A novel Bayesian nonparametric model for conditional copulas has been introduced and used for analysing data about twins' cognitive abilities (2018, Journal of the Royal Statistical Society - Series C). The Beta-Gos prior has been used to study chromosomal-aberration in Breast cancer and the Beta-product dependent prior has been used to study business cycles in related markets. Furthermore, FLEXIBNPP partially funded a PhD scholarship. Part of the PhD topic focused on applications of vectors of completely random measures to Survival Analysis. The investigation led to the introduction of a model for survival functions when multiple samples information is available (2018, Electronic Journal of Statistics) and to a novel survival regression model which takes into account for nonproportionality.

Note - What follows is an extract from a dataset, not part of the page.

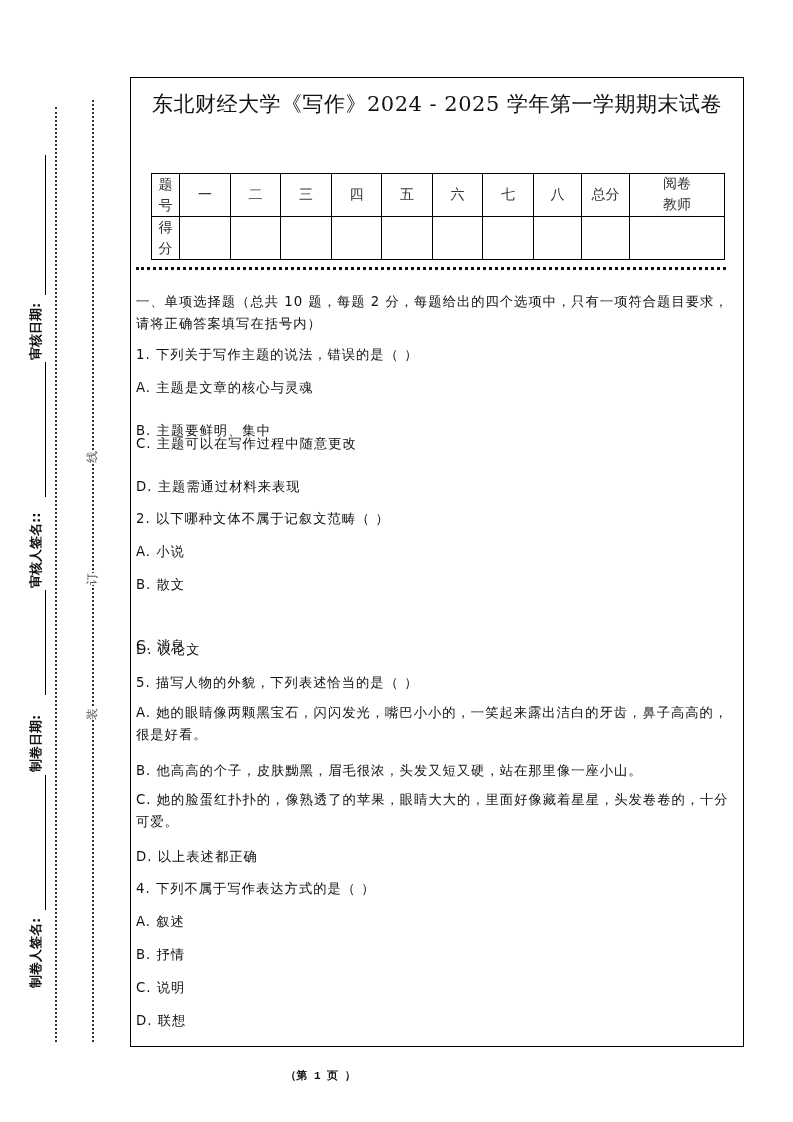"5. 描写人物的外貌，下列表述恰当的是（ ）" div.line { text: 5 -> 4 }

Theoretical properties of these models have been studied such as posterior characterisations and asymptotic consistency. The project achieved important results about computational algorithms for posterior inference in complex models by focusing on methods that make use of approximate likelihoods. To this respect, the Bootstrap likelihood idea (2016, Australian and New Zealand journal of Statistics) and the survey paper (2018, Statistics Surveys) were pivotal for introducing a novel method based on quantiles (2018, https://arxiv.org/abs/1802.00796). Furthermore, a tailored algorithm for density regression for Compound Random Measures has been introduced (2018, Bayesian Analysis). This algorithm represents the first proposal in Bayesian nonparametric that makes use of a pseudo marginal approach. As it can be appreciated from the website, the project produced many other outputs which will have an impact on modelling complex dataset.